Depois dos blocos-empresas e suas mortalhas, que viraram macacões e depois abadás, vieram os camarotes, que espremeram ainda mais o folião “pipoca” (chama-se assim ao folião que não está em bloco) nas ruas estreitas dos circuitos Osmar (do Campo Grande à Praça Castro Alves) e Dodô (Barra-Ondina). O carnaval de Salvador, contudo, resistiu a privatização e nunca foi impossível a nenhum baiano dançar atrás de trios-elétricos ou seguir seu bloco afro preferido sem adquirir as fantasias dos blocos. Da mesma forma a diversidade, apesar do crescimento do Axé Music e depois do pagode, sempre foi uma marca do carnaval de Salvador, então nunca faltaram oportunidades de descer às ruas e até mesmo protestar, como se faz há várias décadas na famosa Mudança do Garcia, que desfila seu protesto, na segunda-feira, de forma bem humorada e arrastando milhares de pessoas no recém criado circuito Riachão.

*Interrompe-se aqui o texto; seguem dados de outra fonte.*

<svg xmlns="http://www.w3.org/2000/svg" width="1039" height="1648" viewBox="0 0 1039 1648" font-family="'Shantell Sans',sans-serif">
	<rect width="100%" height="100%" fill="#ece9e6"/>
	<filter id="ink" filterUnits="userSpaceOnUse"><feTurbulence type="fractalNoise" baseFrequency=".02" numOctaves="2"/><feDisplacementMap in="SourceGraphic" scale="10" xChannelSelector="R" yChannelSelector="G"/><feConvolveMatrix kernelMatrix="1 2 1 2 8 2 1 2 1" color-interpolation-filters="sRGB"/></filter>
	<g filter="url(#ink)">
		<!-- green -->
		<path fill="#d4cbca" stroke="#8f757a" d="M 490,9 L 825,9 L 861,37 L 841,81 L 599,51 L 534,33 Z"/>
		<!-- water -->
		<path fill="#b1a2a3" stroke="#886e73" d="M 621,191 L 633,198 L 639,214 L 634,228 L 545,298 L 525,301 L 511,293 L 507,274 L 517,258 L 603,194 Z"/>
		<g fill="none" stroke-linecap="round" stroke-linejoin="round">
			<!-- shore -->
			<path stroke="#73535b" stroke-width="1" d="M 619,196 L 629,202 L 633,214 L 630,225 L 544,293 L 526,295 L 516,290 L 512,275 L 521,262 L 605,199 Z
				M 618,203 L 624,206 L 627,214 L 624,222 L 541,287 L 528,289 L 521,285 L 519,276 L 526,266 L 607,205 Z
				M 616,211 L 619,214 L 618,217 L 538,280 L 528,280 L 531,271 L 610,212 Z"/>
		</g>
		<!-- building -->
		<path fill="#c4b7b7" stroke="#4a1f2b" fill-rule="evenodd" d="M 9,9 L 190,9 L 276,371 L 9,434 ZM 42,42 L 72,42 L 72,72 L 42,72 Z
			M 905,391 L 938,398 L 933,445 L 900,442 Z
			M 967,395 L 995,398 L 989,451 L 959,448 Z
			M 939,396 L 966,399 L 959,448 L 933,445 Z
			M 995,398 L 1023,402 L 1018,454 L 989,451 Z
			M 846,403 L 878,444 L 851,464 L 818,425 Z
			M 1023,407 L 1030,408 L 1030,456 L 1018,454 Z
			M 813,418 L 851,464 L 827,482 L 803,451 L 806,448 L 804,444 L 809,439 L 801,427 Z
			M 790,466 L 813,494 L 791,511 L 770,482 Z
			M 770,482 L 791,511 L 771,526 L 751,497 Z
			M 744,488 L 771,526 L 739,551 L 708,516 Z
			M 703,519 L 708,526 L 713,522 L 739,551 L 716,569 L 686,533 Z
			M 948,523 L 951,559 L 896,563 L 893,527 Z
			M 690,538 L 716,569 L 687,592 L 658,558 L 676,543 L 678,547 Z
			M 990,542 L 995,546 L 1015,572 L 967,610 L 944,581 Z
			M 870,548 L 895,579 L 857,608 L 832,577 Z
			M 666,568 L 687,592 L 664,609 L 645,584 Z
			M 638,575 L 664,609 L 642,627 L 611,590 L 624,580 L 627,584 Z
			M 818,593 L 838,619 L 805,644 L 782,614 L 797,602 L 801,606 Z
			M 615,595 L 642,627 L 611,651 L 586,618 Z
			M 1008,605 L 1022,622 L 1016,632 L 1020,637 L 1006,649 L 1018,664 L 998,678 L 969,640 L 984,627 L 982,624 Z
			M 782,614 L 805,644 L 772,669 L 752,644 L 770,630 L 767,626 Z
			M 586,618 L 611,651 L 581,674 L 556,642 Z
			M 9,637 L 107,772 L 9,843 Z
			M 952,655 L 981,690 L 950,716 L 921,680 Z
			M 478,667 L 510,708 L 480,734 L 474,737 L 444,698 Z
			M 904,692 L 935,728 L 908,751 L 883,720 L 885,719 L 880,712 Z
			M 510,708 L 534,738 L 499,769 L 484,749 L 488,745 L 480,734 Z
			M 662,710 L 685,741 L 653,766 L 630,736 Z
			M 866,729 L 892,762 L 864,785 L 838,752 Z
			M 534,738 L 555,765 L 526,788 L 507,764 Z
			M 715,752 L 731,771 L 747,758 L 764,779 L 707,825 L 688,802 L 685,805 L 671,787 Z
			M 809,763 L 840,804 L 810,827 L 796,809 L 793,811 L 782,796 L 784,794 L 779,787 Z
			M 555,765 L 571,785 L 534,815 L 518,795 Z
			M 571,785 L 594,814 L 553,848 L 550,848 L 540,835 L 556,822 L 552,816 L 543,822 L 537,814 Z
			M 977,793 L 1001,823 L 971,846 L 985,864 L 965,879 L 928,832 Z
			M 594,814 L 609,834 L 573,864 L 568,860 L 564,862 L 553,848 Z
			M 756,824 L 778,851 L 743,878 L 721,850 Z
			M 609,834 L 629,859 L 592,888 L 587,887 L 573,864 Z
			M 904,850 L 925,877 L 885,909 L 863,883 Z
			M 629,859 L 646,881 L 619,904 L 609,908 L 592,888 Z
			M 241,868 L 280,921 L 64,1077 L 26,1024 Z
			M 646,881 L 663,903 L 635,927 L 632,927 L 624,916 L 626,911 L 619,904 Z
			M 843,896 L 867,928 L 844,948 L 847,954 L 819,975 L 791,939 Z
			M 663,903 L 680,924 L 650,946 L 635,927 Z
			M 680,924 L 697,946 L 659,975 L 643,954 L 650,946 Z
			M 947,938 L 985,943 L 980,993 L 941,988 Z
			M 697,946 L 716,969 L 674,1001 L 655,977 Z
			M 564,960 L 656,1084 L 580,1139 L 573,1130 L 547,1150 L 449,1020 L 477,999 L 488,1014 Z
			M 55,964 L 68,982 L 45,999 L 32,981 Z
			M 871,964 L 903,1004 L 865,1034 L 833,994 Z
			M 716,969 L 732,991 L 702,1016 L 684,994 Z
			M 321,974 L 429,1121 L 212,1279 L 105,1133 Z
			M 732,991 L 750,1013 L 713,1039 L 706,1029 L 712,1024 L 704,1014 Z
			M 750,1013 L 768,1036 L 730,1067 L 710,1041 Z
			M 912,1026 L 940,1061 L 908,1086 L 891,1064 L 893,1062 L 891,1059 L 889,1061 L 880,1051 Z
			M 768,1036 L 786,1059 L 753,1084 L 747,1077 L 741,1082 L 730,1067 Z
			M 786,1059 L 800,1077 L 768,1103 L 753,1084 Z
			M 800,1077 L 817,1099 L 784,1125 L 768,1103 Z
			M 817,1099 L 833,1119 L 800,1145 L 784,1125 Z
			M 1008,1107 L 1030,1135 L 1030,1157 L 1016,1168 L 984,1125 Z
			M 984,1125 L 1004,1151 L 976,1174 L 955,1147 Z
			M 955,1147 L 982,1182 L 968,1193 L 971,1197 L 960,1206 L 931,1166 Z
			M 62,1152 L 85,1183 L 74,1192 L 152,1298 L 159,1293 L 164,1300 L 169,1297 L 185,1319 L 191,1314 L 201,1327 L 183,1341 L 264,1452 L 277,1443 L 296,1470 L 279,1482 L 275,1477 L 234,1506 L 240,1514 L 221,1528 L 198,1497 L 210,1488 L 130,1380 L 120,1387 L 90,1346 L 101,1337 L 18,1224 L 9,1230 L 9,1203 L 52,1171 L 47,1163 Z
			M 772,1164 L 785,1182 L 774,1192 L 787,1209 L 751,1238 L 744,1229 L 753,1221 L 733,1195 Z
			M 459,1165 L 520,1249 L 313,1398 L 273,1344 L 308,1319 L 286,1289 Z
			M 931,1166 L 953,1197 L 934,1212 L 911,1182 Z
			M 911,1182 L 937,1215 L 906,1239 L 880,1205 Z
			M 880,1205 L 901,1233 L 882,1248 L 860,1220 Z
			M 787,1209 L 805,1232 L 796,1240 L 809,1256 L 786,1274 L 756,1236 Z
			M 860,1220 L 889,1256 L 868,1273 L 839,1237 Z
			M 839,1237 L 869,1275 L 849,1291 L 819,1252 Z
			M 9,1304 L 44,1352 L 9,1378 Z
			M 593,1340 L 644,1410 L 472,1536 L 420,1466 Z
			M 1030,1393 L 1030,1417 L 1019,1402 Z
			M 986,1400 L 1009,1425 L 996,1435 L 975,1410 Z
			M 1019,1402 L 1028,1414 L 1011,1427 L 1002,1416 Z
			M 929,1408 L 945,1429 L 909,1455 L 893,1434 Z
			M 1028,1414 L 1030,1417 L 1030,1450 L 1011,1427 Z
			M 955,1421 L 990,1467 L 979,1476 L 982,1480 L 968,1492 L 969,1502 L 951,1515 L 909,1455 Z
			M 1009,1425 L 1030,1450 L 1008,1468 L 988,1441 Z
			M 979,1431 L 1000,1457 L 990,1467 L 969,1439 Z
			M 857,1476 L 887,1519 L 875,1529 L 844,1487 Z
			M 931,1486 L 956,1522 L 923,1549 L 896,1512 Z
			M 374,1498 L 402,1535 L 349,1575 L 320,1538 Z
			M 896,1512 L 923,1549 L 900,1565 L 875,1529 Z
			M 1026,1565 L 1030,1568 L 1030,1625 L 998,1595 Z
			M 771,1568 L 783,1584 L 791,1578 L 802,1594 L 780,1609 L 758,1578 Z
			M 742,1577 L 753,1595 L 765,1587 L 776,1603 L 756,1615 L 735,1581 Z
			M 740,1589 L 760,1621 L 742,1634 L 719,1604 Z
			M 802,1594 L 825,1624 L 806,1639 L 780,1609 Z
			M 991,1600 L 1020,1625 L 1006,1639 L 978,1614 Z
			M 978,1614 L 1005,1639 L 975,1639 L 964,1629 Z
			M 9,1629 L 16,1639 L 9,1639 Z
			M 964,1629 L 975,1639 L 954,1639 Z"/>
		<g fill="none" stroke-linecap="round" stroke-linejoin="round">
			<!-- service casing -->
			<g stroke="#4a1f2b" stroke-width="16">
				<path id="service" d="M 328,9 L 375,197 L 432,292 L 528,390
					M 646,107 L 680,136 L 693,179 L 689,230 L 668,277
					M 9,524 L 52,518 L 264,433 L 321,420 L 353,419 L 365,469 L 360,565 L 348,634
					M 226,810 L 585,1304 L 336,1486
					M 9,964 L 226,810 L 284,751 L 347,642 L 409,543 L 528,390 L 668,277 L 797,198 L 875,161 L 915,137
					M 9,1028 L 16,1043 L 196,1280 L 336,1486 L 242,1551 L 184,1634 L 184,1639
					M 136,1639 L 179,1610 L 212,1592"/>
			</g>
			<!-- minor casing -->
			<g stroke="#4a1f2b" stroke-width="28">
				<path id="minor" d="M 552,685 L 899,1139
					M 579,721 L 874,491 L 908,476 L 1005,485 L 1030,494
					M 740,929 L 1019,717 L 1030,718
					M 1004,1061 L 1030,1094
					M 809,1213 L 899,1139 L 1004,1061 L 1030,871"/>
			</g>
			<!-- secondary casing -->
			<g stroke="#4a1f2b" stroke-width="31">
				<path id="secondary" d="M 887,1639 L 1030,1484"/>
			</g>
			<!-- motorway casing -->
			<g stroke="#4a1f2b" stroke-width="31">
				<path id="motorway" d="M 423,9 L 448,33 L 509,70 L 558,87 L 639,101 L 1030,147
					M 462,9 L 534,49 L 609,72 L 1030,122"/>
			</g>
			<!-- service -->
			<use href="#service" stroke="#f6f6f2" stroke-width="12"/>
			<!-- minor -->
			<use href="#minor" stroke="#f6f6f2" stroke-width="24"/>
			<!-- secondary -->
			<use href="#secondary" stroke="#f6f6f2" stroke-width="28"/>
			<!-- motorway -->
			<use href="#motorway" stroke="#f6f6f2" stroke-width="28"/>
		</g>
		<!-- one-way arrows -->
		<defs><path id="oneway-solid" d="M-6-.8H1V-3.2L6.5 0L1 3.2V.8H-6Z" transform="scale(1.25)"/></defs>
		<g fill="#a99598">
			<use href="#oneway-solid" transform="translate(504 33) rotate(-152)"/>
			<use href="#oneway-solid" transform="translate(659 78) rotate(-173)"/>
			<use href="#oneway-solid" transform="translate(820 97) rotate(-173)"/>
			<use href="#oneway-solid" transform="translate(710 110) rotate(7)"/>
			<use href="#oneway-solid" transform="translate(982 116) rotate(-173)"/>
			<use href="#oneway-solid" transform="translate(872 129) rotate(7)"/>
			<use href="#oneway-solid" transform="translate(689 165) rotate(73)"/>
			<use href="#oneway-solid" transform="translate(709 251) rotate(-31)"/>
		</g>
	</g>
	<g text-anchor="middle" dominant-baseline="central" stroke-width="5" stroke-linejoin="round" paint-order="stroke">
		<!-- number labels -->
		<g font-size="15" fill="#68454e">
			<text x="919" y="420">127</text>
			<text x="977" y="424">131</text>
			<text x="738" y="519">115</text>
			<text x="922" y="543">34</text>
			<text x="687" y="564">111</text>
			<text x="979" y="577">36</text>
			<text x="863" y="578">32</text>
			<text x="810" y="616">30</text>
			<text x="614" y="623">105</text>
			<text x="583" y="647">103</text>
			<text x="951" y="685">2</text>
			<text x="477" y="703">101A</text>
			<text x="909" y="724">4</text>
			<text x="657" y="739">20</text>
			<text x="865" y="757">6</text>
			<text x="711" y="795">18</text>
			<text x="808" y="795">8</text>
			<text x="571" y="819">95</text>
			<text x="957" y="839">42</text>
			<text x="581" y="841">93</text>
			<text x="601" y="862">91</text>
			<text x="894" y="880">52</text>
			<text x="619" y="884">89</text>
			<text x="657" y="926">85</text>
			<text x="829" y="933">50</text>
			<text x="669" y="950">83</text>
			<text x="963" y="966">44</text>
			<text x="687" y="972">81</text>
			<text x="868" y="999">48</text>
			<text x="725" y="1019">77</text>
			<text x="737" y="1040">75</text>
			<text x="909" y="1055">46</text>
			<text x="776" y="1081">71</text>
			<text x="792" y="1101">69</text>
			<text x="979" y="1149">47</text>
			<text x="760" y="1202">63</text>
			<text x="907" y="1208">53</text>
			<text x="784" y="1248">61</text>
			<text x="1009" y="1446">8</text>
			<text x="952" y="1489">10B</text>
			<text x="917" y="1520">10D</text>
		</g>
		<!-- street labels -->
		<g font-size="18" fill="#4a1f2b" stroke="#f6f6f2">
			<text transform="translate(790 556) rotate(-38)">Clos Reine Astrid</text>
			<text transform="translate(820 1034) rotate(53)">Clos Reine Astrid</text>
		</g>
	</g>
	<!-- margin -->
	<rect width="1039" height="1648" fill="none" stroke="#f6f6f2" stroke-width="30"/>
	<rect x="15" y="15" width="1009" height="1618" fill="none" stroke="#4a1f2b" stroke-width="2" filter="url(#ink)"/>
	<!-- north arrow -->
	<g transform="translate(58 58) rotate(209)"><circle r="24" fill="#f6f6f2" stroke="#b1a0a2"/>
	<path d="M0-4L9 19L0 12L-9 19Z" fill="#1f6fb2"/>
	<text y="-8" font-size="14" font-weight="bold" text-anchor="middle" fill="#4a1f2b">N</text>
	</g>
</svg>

Uma parte dessa história é retratada no filme Axé: o canto do povo de um lugar, mas o conteúdo crítico que, inclusive cita o jabá e a dimensão de rapinagem praticada por empresários que exploram a cultura negra sem oferecer retorno, é sobrepujado pela mensagem que exalta o movimento e a baianidade afrodescendente com pouca problematização sobre as formas de racismo ainda existentes. Como se viu nas discussões sobre apropriação cultural, o fato de a cultura ter virado moda, não significou que o povo negro tenha sido aceito. Entretanto, foi da fusão de ritmos como o samba, o reggae e o frevo e algumas doses de ritmos caribenhos, que nasceu o Axé, que teve em Luís Caldas seu primeiro grande fenômeno.

Axé, o filme, não é uma obra de crítica social, mas uma ode ao canto do povo de um lugar, como consta no título, então não dá para cobrar muito com a falta de crítica, pois o objetivo do filme é mesmo celebrar a Axé Music e o movimento que ela ensejou. E o resultado é satisfatório, porque o expectador se emociona, principalmente o baiano apreciador de carnaval, que ainda sai da sala do cinema se balançando e desejando ainda mais o carnaval.

Seja com Luiz Caldas ou Psirico, seja com Harmonia do Samba ou com Armandinho Dodô e Osmar, seja com o Olodum, o Ilê Iaiyê ou as muitas celebridades da Axé Music que desfilarão nos circuitos da folia soteropolitana, como as festejadas Daniela Mercury, Ivete Sangalo e a injustiçada Margareth Menezes, e mesmo com aqueles novos astros e estrelas que serão entronizados no carnaval para logo em seguida desaparecerem, o importante é elaborar as dores do cotidiano e pelo menos durante o reinado de Momo ser feliz e fazer valer a canção de Moraes Moreira que diz do sonho de unir, numa só canção, massa, multidão, todo mundo igual.